Empirical Validation: Integration with autotuning, pass pipelines, and externally defined optimization schedules (e.g., BACO or library replacements) is facilitated by scriptable transform IR that can be manipulated, inspected, and dynamically composed.

This enables developers to not only generate payload IR for random testing but also scheme and validate complex transformation pipelines (“meta-fuzzing”).
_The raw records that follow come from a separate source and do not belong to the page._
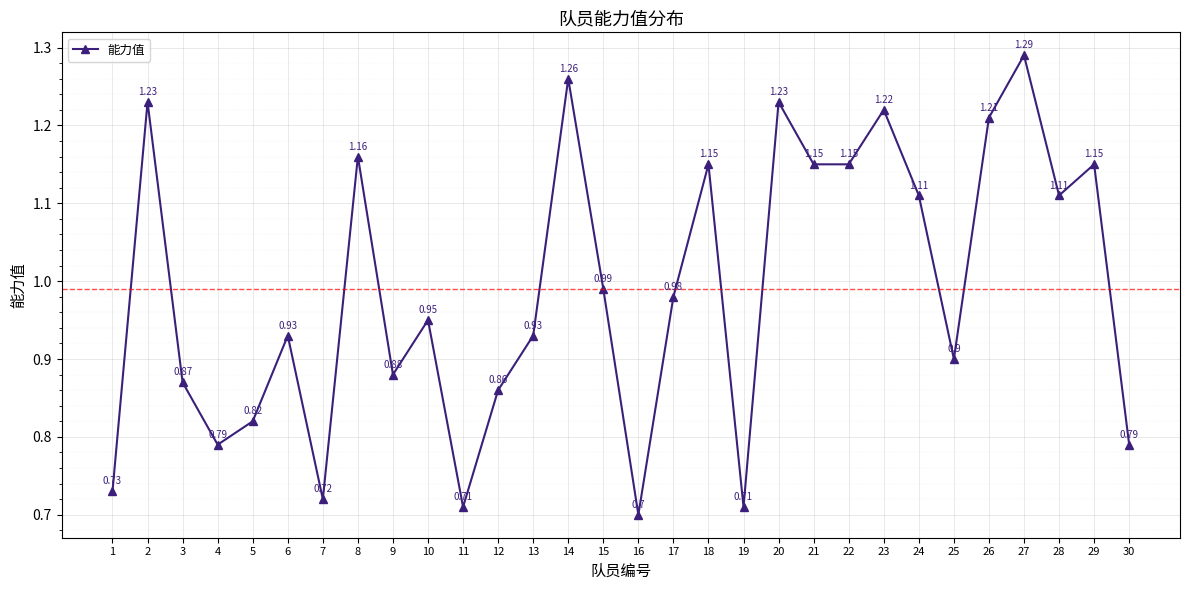

At which category does the data reach its first local valley?

4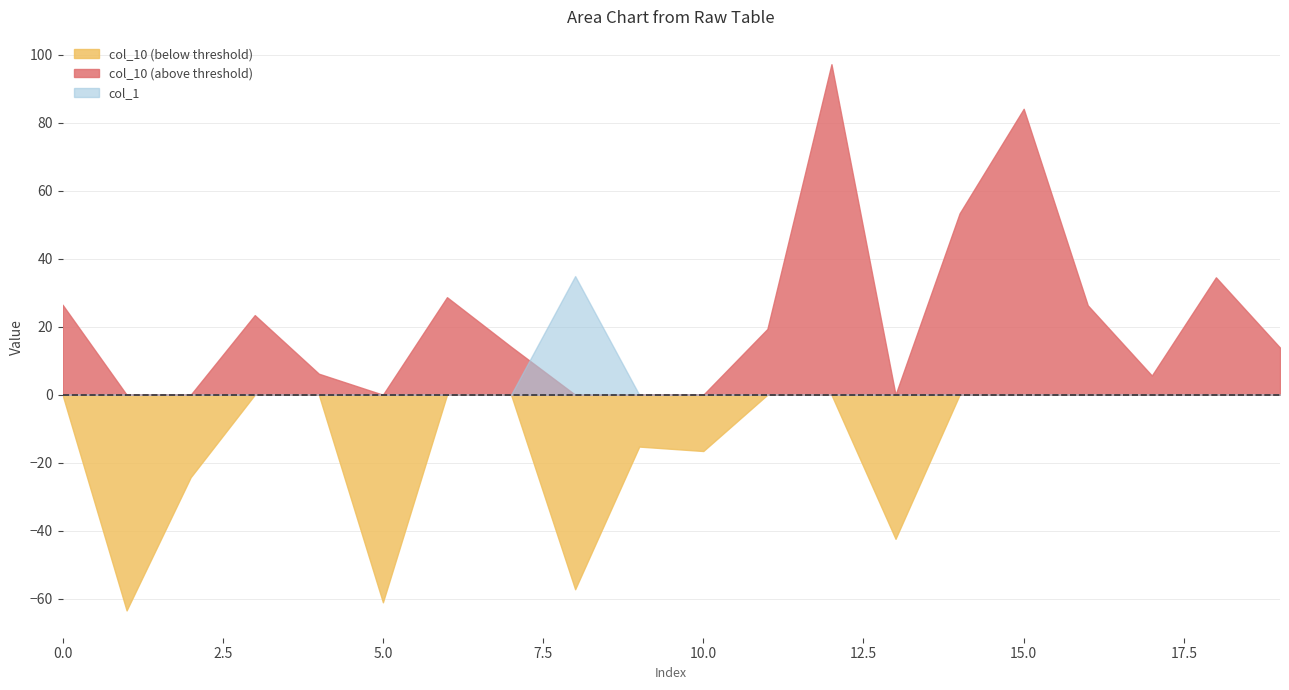

How many values in col_10 are below zero?

7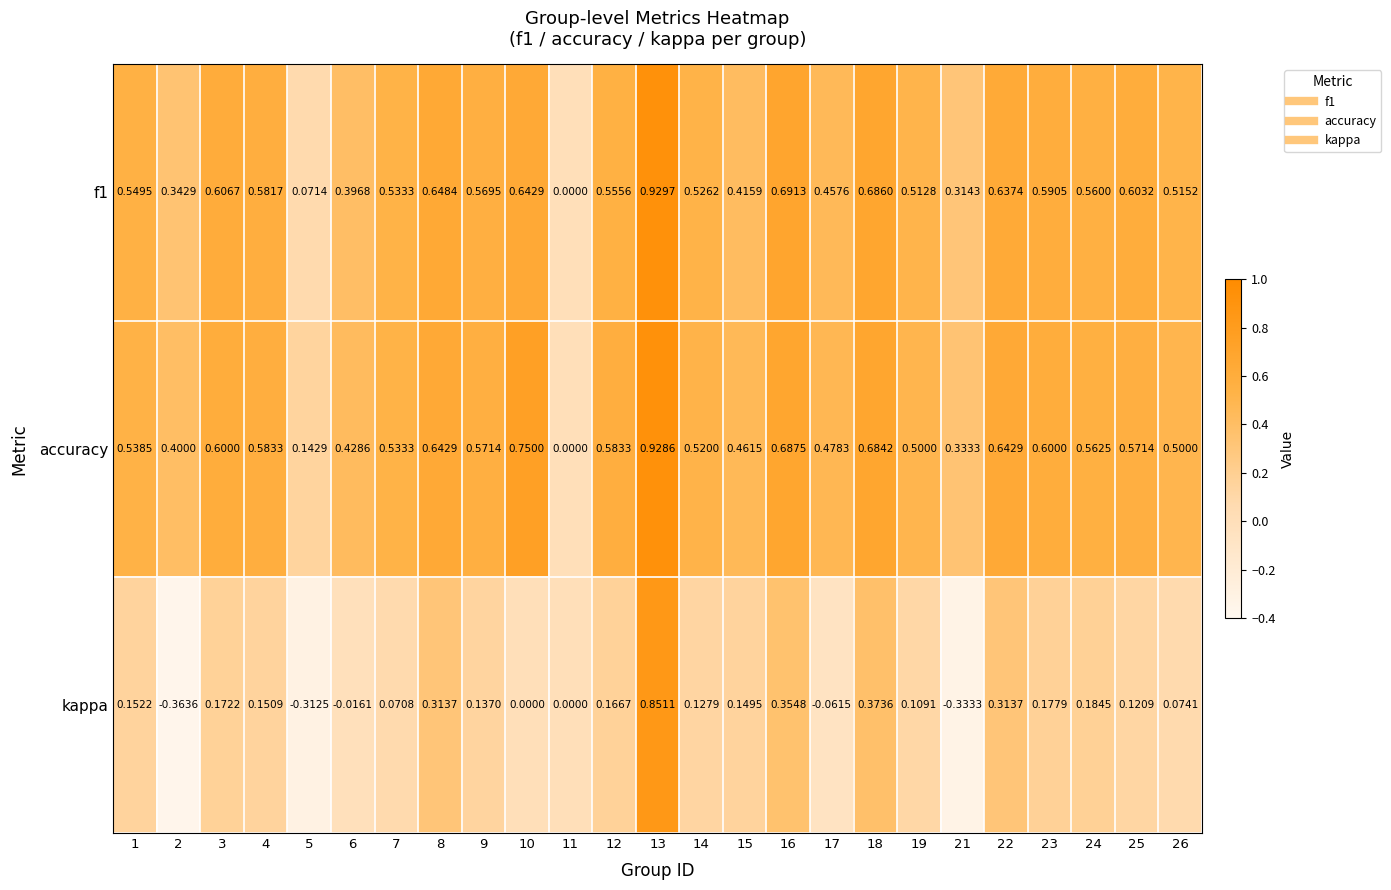

Which series has the largest total across all categories?

accuracy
6. Hardware-Centric Applications and Reconfigurable Devices

MLIR-Forge underpins automatic compiler flows for reconfigurable hardware, as shown by its application in generating and lowering SYCL kernels to hardware implementations (via CIRCT, Calyx, and SystemVerilog) (Zang et al., 2023):

SYCL Front-End Parsing: DPC++ driver emits MLIR, which is legalised and bufferized.
Custom Lowering Pipelines: Passes convert MLIR dialects (affine, scf, arith, etc.) into hardware dialects (CIRCT’s FIRRTL, Calyx), with strict cost models and resource tradeoffs.
Back-End Synthesis: Final hardware modules are mapped as AXI-full IPs and integrated with crossbar interconnects.
Performance Results: Resource usage and latency scale with program transformation choices (e.g., loop unrolling); empirical results for GEMM validate the practical feasibility and cost-model predictions of the approach.

These flows benefit from the modularity and testability fostered by MLIR-Forge, expediting verification and exploration cycles.

7. Benefits, Limitations, and Directions for Future Work

Benefits:

Modular and rapid development: new dialect support requires only minimal generator logic per op/type, with reusable generic program logic.
Reuse of features: binary ops, type generators, and structural patterns easily shared across dialects.
Out-of-the-box support for differential and fuzz testing across MLIR and translated IRs (WebAssembly, DaCe).
Scalable CI and local deployment, modest compute and memory requirements.

Limitations:

Region result types currently require terminator-driven assignment, lacking first-class grammar integration.
Type requirements in subregions (e.g., always needing a boolean) must be enforced manually by dialect authors.
Does not guarantee semantic program safety (division by zero, aliasing, illegal memory access); these must be enforced at the generator level.
Integration with IRDL, richer constraint grammars, and AST traversal caching remain targets for enhancement (Ates et al., 14 Jan 2026).

A plausible implication is that as IRDL and ODS become more tightly integrated, the effort for defining new dialect smiths will further decrease and deeper type-driven correctness enforcement may be realized automatically. This suggests the long-term viability of MLIR-Forge as a “fuzzing substrate” not only for DSL compilers but also for next-generation transform-scheduling and hardware mapping frameworks.